I believe it is coming from the elemental-toolkit based on error strings that can then be found in elemental-toolkit bootloader and its efi support, specifically when scanning efi boot entries that the efi library doesn't know how to parse. Rather than ignoring or warning about the entries it can't process, which was a behavior some time in the past, it is being marked as a fatal error and preventing bootloader installation, and causing an install failure.

To Reproduce On an affected system, simply having EFI boot entries that the installer doesn't know how to deal with is enough to trigger the behavior. The behavior is resolved when manually deleting those entries in the efibootmgr prior to install.

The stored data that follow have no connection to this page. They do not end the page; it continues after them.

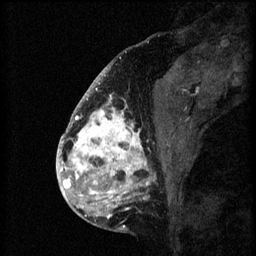
Breast MRI (dynamic contrast-enhanced), one sagittal slice. Position 27 of 60 along the scan axis. 3 images stored at this slice position (order not interpretable as contrast timing). 1.5 T. TE 4.2 ms, TR 8.2 ms. 2 mm slice thickness. 256 × 256 image matrix, field of view 180 × 180 mm. Female patient, age 41 years.
Annotated regions visible in this slice (semi-automatic segmentation, software-assisted and operator-edited):
- analysis volume of interest (the breast-tissue region the enhancement analysis was run in; not a lesion): bounding box [x1, y1, x2, y2] px = [72, 108, 176, 205]
- tumour enhancement mask (voxels above the 70 % enhancement threshold inside the analysis volume of interest): [72, 108, 151, 205]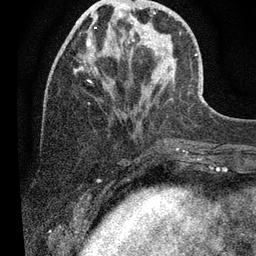
Breast MRI (dynamic contrast-enhanced), one axial slice. Cropped to one breast. Dynamic contrast-enhanced series, time point 2 of 7 at this slice position (early post-contrast). 3 T. TE 2.2 ms, TR 5.4 ms. 2 mm slice thickness. 256 × 256 image matrix. Female patient.
Structures marked on this image (semi-automatically segmented with operator editing):
- enhancing-tissue mask used for the functional tumour volume (all voxels passing the contrast-enhancement thresholds inside the analysis volume; usually the tumour): bounding box <86,7,161,47> (left, top, right, bottom; pixels)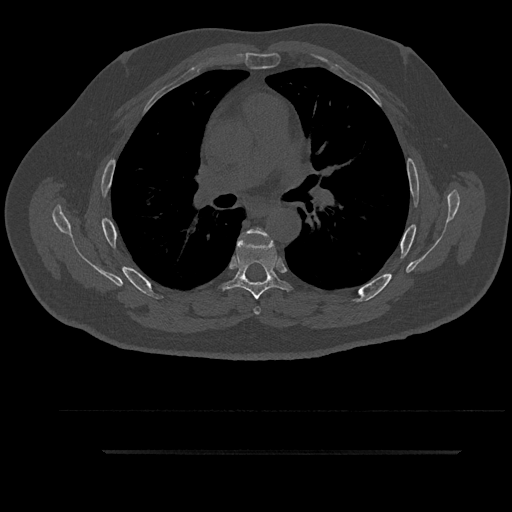
CT including the spine, one axial slice. Slice 587 of 797 in the series (ordered by position). Reconstruction kernel Br40s/3. Bone window (W 1800 / L 400 HU). 0.5 mm slice thickness. 512 × 512 image matrix, field of view 432 × 432 mm. Male patient, age 63 years. Case-level facts recorded for this patient, not image findings: primary cancer: renal.
Structures marked on this image (semi-automatically segmented with operator editing):
- T5 vertebra: box from (x=242, y=227) to (x=268, y=315) px
- T6 vertebra: (x=222, y=233)–(x=290, y=300)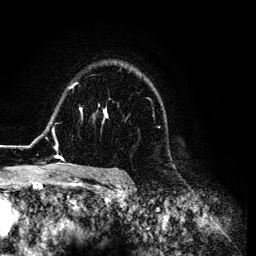
Breast MRI (dynamic contrast-enhanced), one axial slice. Slice 91 of 134 in the series (ordered by position). Cropped to one breast. Dynamic contrast-enhanced series, time point 2 of 6 at this slice position (early post-contrast). 3 T. TE 4.2 ms, TR 7.9 ms. 256 × 256 image matrix, field of view 170 × 170 mm. Female patient.
Structures marked on this image (semi-automatic segmentation, software-assisted and operator-edited):
- enhancing-tissue mask used for the functional tumour volume (all voxels passing the contrast-enhancement thresholds inside the analysis volume; usually the tumour): bounding box <26,74,165,169> (left, top, right, bottom; pixels)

Expected behavior Ignore or warn about efi entries the library cannot process, but continue to create a new entry for the just-installed system. I believe the scanning behavior is primarily to allow the installer to delete/reuse a previous entry rather than creating duplicates, the unparsable entries should not hamper this since they should not be pointing to a previous install of the elemental-toolkit.

frelon commented 1 month ago

Hi @ssusbauer!

This is an interesting bug! Generally I would say that we should try reproduce this on a more recent toolkit version, since the go-efilib has had several releases (0.3.1 -> 0.9.5), but I will have a look upstream to see if I can reproduce this using the logs from the linked issue!